When asked her own personal experiences with #MeToo, Lohan told The Times, “I don’t really have anything to say. I can’t speak on something I didn’t live, right? Look, I am very supportive of women. Everyone goes through their own experiences in their own ways.”

She didn’t stop there, though. “If it happens at that moment, you discuss it at that moment,” she said of sexual misconduct. “You make it a real thing by making it a police report. I’m going to really hate myself for saying this, but I think by women speaking against all these things, it makes them look weak when they are very strong women. You have these girls who come out, who don’t even know who they are, who do it for the attention. That is taking away from the fact that it happened.”

In reality, it’s comments like these that are distracting from the overall goal of #MeToo: to eliminate sexual misconduct through exposing it, and to provide resources for women who have experienced it.

Lohan’s earlier defense of her comments about Weinstein looked back to the abuse that she experienced. In October, the actress wrote on Instagram, “Whatever anyone says, I am FOR #womenempowerment as if most women in America cared how I was abused by my ex fiancé.

She was referring to Egor Tarabasov, who she broke off her engagement with after photos and videos surfaced showing the pair in a violent fight with Lohan subsequently claiming that he “strangled” her and “almost killed” her, as The Daily Beast noted. “Not one person stood up for me while he was abusing me,” she continued on Instagram, before later deleting the post, as the Huffington Post reported. “You could only imagine what it feels like to come out as a #strongwoman BUT, acknowledge this, we all make our own choices and wake up in our own beds in the morning. I prefer to go to my home and wake up alone.”
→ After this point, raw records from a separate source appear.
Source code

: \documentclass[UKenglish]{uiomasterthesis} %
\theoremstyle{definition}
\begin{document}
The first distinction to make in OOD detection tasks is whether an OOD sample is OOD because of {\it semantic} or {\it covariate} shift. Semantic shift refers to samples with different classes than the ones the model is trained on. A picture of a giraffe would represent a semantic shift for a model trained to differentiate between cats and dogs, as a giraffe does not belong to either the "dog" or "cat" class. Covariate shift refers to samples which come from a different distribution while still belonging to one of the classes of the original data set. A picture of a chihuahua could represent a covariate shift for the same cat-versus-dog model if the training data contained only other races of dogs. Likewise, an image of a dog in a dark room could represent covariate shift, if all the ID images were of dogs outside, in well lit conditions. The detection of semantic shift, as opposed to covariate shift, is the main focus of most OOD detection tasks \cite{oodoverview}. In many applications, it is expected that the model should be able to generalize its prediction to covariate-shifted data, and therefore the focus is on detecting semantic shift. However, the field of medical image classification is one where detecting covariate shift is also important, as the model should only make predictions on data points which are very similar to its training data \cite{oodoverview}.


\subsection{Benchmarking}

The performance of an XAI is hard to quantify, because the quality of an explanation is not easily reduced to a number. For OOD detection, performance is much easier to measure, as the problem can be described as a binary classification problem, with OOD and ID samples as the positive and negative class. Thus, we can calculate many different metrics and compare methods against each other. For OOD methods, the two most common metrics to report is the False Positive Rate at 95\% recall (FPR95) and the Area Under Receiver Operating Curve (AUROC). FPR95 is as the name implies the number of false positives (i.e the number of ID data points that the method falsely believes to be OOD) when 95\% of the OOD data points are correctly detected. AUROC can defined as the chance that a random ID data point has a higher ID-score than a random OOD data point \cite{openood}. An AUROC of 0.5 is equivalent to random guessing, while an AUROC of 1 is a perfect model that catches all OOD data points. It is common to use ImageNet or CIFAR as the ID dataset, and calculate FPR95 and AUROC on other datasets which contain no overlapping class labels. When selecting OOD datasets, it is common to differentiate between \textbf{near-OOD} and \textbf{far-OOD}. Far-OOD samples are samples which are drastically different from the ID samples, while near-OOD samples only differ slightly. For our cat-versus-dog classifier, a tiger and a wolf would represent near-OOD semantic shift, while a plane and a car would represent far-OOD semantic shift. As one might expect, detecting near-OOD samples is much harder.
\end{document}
Lohan recently shared with W that the reason she’s currently living in Dubai is for the female solidarity. “It’s a very big place for female activists,” she said. “Women have a very strong community. It’s a whole different world, which is really cool. It’s a place you think women don’t have as much of a right to be themselves, but they actually have more than you’d imagine.”

Hopefully by the time her upcoming reality show debuts, Lohan will have a more enlightened perspective than these comments suggest.